Data listing:

________________________

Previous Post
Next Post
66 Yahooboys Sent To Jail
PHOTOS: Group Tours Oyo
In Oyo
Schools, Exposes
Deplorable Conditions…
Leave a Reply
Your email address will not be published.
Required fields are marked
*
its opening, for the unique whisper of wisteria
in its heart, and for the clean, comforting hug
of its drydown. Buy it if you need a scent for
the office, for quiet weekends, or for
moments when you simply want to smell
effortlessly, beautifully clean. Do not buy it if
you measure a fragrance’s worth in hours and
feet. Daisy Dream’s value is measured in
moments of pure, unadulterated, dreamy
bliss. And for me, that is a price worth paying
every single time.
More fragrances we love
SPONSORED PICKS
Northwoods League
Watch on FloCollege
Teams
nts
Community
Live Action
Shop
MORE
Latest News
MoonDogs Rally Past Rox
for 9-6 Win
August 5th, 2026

________________________

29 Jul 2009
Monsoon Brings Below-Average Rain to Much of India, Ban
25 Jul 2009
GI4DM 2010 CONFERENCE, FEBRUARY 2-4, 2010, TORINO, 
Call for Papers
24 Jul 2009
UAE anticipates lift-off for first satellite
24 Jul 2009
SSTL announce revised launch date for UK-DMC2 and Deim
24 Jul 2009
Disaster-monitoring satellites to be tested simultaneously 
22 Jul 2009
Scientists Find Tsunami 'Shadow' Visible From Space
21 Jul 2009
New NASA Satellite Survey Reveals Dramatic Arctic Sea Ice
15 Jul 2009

________________________

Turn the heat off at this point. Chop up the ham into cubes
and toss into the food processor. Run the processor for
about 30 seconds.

________________________

Problem to solve:
Look above for the line holding "More fragrances we love" and the line holding "August 5th, 2026". Retype both, and every line between them, word for word and nothing else.

Response area:
More fragrances we love
SPONSORED PICKS
Northwoods League
Watch on FloCollege
Teams
nts
Community
Live Action
Shop
MORE
Latest News
MoonDogs Rally Past Rox
for 9-6 Win
August 5th, 2026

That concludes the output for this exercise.